Well, I don't want to ruin anyone's day, but there is a timing issue that we face. If I don't want to end up being totally crippled and unable to feed or wash or dress myself, bed-ridden for years, then I consider that I would have to commit suicide before becoming too incompetent to commit suicide. And when is that point in time? If I wait too long, I may not have the presence of mind and the physical ability to do it. If I go too soon, it would be just my luck that they announce the cure the next day, and all the businessmen at my funeral would be joking, saying "He always said that timing is everything...hahaha!)
But thinking about death, natural or self-inflicted, happens to just about anybody with a downward spiraling not-fixable disease. And having thought about it, I put on the Blues real loud and drive those blues away. Let's do some living while we can. But I am still in the early to mid stages of the disease, so it is easy for me to talk.

parkinson illness

There were just over 100 patients followed for 8 years and only 2 suicides. With such a small sample the chance of error is high.

Rachel Tortolini

Should we not distinguish between suicide and euthanasia?

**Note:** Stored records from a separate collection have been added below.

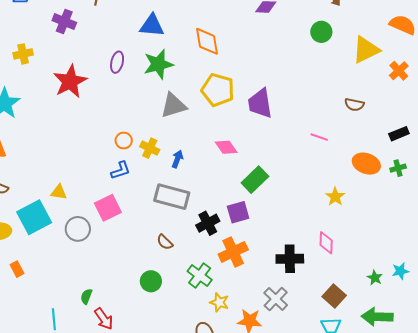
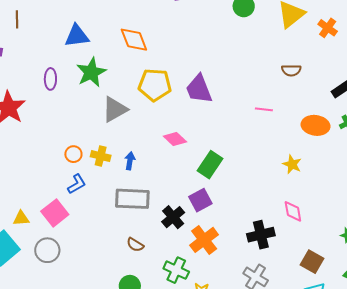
pink square: (108, 208) -> (55, 213), moved

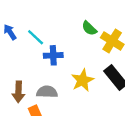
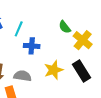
cyan line: (36, 37) -> (19, 29), turned 63

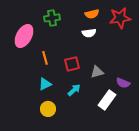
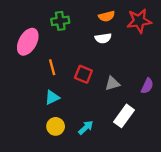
red square: (72, 64) -> (83, 74), turned 35
purple semicircle: (123, 83) -> (147, 86), moved, turned -88
cyan arrow: (74, 90) -> (86, 128), moved

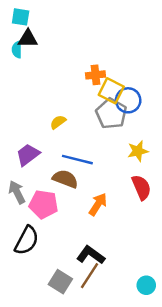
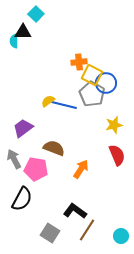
cyan square: (21, 17) -> (36, 14), moved, turned 35
blue line: (77, 160) -> (64, 105), moved
brown line: (89, 276) -> (87, 230), moved

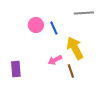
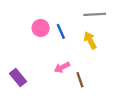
yellow arrow: (75, 48) -> (90, 40), moved, size x0.7
purple rectangle: (16, 69) -> (18, 78), turned -35

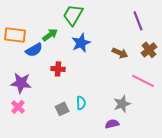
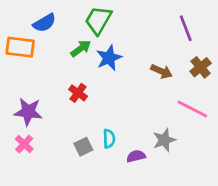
green arrow: (50, 35) -> (81, 48), moved
blue semicircle: (34, 50) -> (44, 23), moved
red cross: (58, 69) -> (78, 93), turned 32
purple semicircle: (112, 124) -> (136, 156), moved

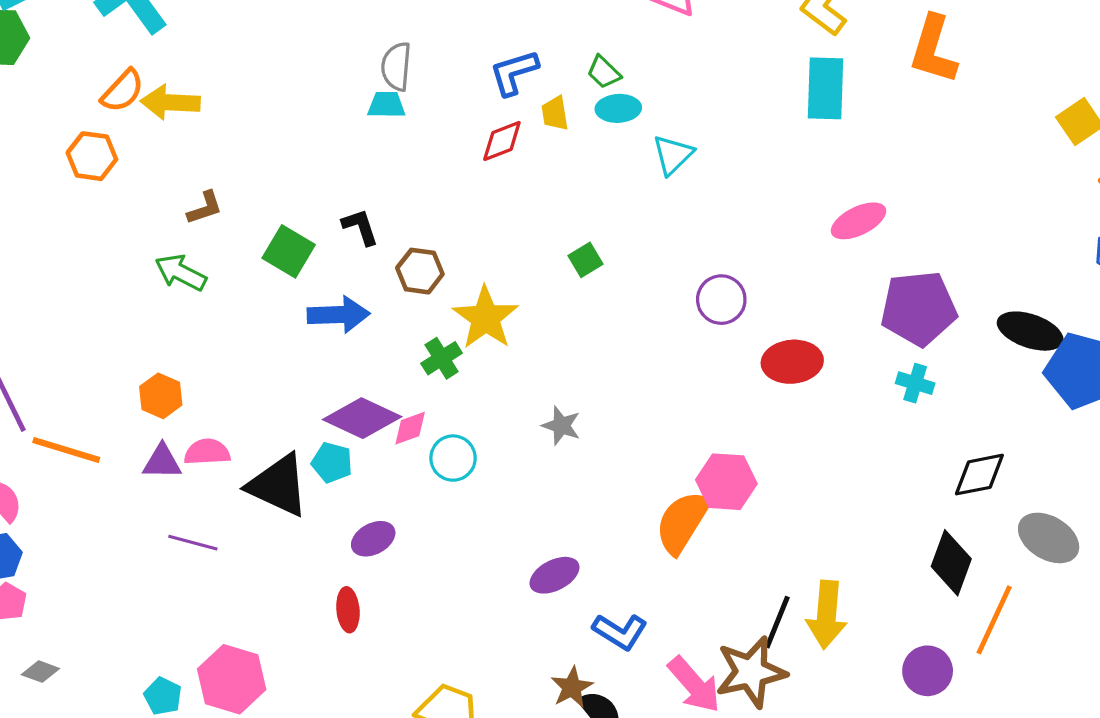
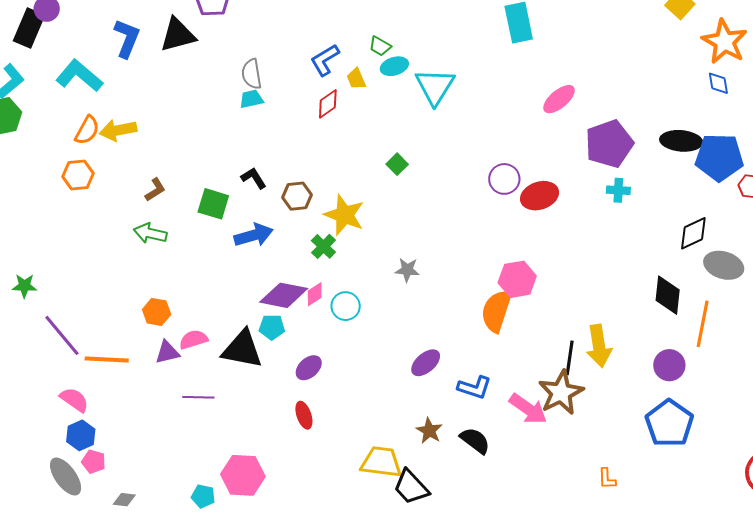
cyan triangle: (673, 155) -> (435, 86), size x1.5
purple circle: (721, 300) -> (504, 179), moved
black diamond: (979, 475) -> (693, 233), moved
brown star: (572, 687) -> (429, 431), moved

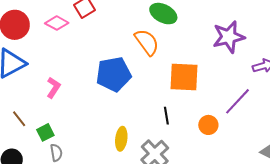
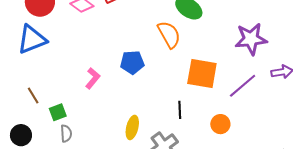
blue pentagon: (114, 74) -> (132, 62), size x0.7
pink L-shape: (53, 88) -> (93, 78), moved
purple line: (237, 101) -> (243, 86), moved

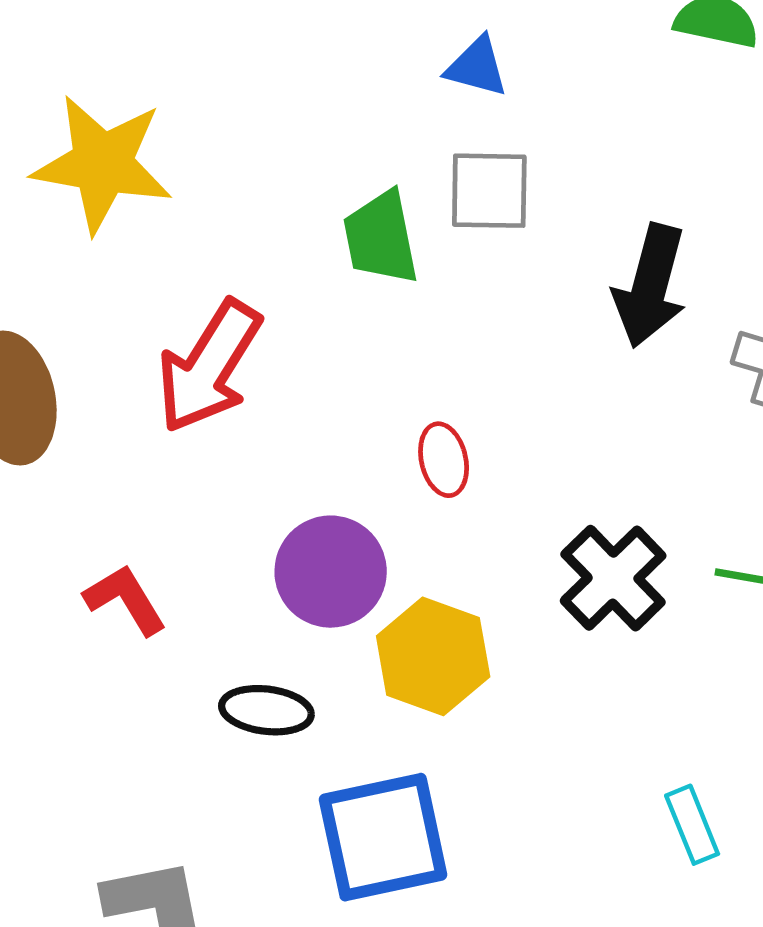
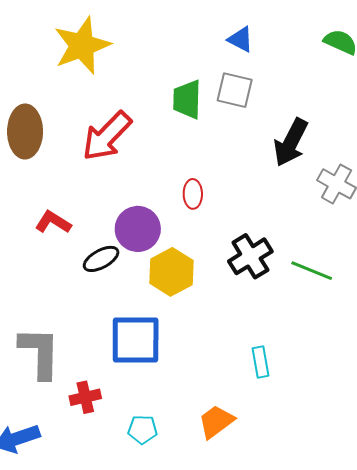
yellow star: (102, 164) -> (82, 46), turned 30
red L-shape: (125, 599) -> (53, 222), turned -39
black ellipse: (266, 710) -> (101, 259), moved, turned -48

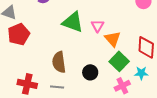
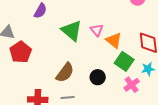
green triangle: (73, 22) -> (72, 31), turned 30
brown semicircle: (59, 62) -> (65, 73), turned -125

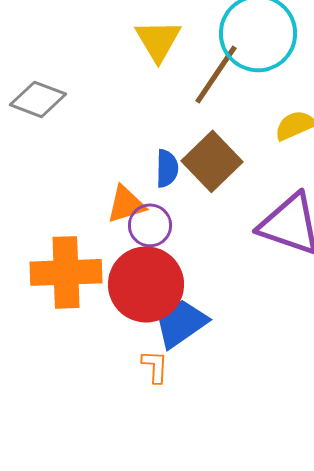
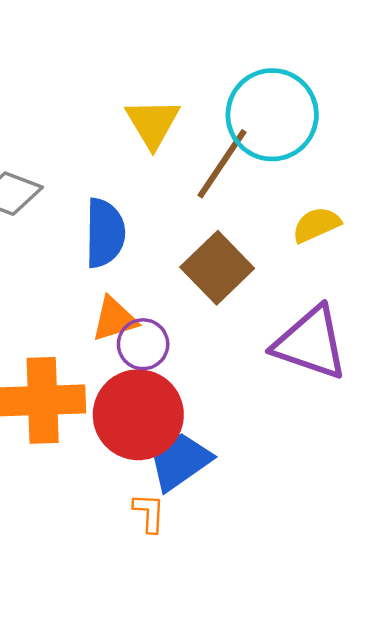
blue semicircle: (167, 168) -> (105, 233), moved, size x1.5

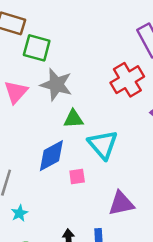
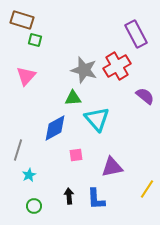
green square: (37, 48) -> (35, 40), moved, size x0.6
gray star: (56, 85) -> (84, 70), moved
pink square: (77, 176) -> (76, 155), moved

Suicide carries with it a lot of culturally negative baggage that should not enter into such studies. After all, choosing life over suicide might be just prolonging a painful death in reality. I like to think of euthanasia self-inflicted as a choice to go when I have the ability. To rationally get my affairs in order, be with friends and take the final exit before I am no longer able to take care of these thing myself seems eminently preferrable. This is planned not a sudden off the cuff (condemned) suicide. So please let us have clarity over choice of words. For those nearing the final exit this is not suicide.

Susan

Comtemplating self-directed euthanasia before this hateful disease can rob us of our independence and dignity does not mean that we "don't want to live anymore." The exact opposite is true for me. I love and revere my life but I feel like I am standing on the train track with my foot stuck in the rails, and late-stage Parkinson's is the train whistling in the distance! There is nowhere to run but to oblivion. I cannot reconcile these options in my head (Invalid or death) so my mind runs like a mouse in a maze looking for a way out. Please, give me door number three and I'll gladly choose it! I am only fifty years old! I have a job I love, a husband I adore and the sweetest son in the world. I have family and friends and dreams and want to believe that my disease will progress slowly and buy me precious time, but I can tell you one thing, there is no way I am going to allow my family to be made bankrupt by medical bills, or be responsible for what's left of me when Parkinson's has ravaged my body, mind and spirit. So...door number three, anybody?